2. Take one of these assemblies and run it through our in-house tool, 
eviscerate.exe. eviscerate.exe uses Cecil to remove all the innards of the 
assembly, leaving behind just the public .NET facade. All remaining method 
bodies simply throw. The corflags are fixed up, and a pure-IL, 
platform-agnostic assembly is emitted. I call this the "eviscerated facade", 
and it is named Google.OrTools.dll. In r3804, it ends up as just 166 KiB.

3. Assume we have an AnyCPU C# project, Foo, that needs to use OrTools.

4. To Foo.csproj, add an assembly reference to the eviscerated facade, 
Google.OrTools.dll. Set CopyLocal to false. This is what csc will compile 
against, and will be used for IntelliSense in Visual Studio.

5. Add Google.OrTools.x86.dll and Google.OrTools.x64.dll to Foo.csproj as 
content items (*not* as assembly references). Set CopyToOutputDirectory to 
Always.

6. Before any other code in Foo executes, subscribe to the 
AppDomain.Current.AssemblyResolve event.

7. In the AssemblyResolve handler, if the assembly being resolved is 
Google.OrTools, load and return the correct platform-specific assembly.

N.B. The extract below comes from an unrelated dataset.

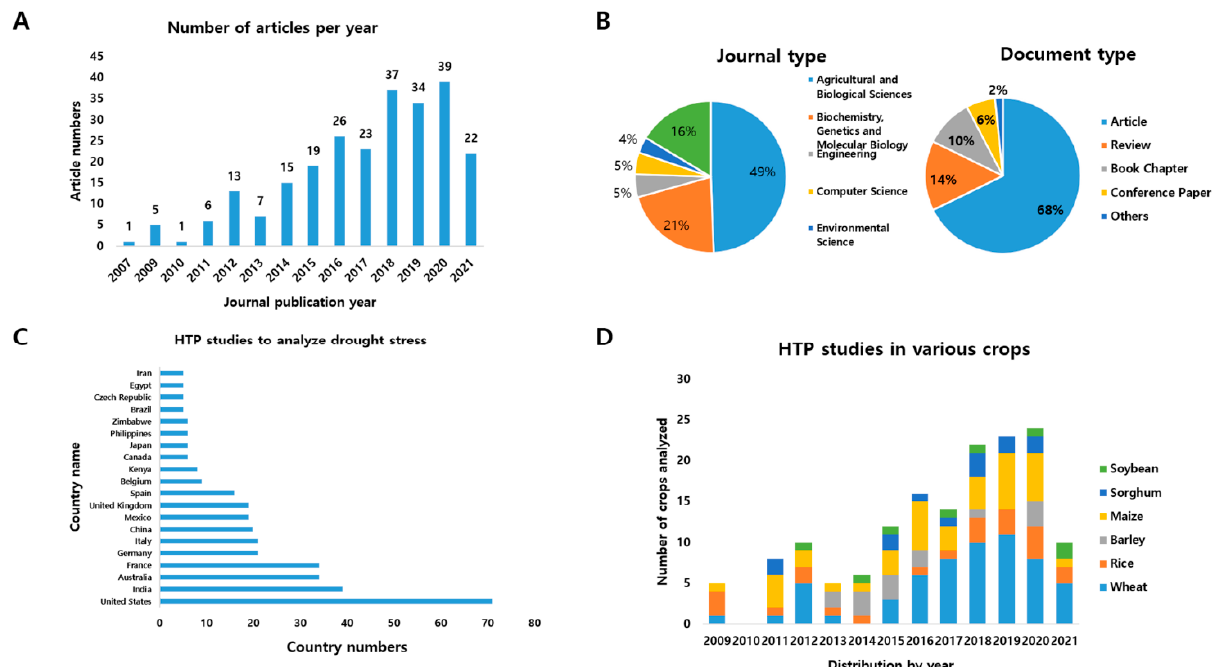
Figure 1. Status of high-throughput phenotyping and drought stress studies performed in 2007–2021. ( A ) The number of journals per year. ( B ) Journal and document type. ( C ) HTP studies to analyze drought stress. ( D ) HTP studies in various crops.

8. Ensure that you don't have a Google.OrTools.dll in the GAC. And there should 
not be a Google.OrTools.dll in Foo's build output directory (hence setting 
CopyLocal to false). If you produced your own strong name signed OrTools 
binaries (we do), then you're immune from the consequences of some other 
software dumping a copy of Google.OrTools.dll in the GAC. Essentially, we don't 
want Foo.exe to be able to find Google.OrTools.dll - this failure to resolve 
will cause the AssemblyResolve handler to be called.

Notes:

i. In our implementation, all the above steps are performed seamlessly at build 
time as a consequence of adding the nuget package to the project. The only 
visible effect within Visual Studio is a an assembly reference to the 
eviscerated facade.

ii. To acheive (6) and (7) we inject a module initializer into the compiled DLL 
using an in-house custom build task, which iteslf uses Cecil. The event 
subscription handling code is in a .cs file that is silently added to the 
project during the build process (hence the C#-only limitation). A module 
initializer is a CLR feature that is not exposed by any of the standard CLR 
langauages, but can be used by direct IL manipulation/injection. It essentially 
creates a module-global static constructor which the CLR VM guarantees to 
execute before any other code in the assembly is executed. This works for .NET 
executables and DLLs.

Thanks,

Tom

Original comment by t...@zanyants.com on 1 Jan 2015 at 1:10

GoogleCodeExporter commented 9 years ago
Just to clarify - in our mechanism, steps 1 & 2 are not performed at build 
time, but are part of creating the nuget package.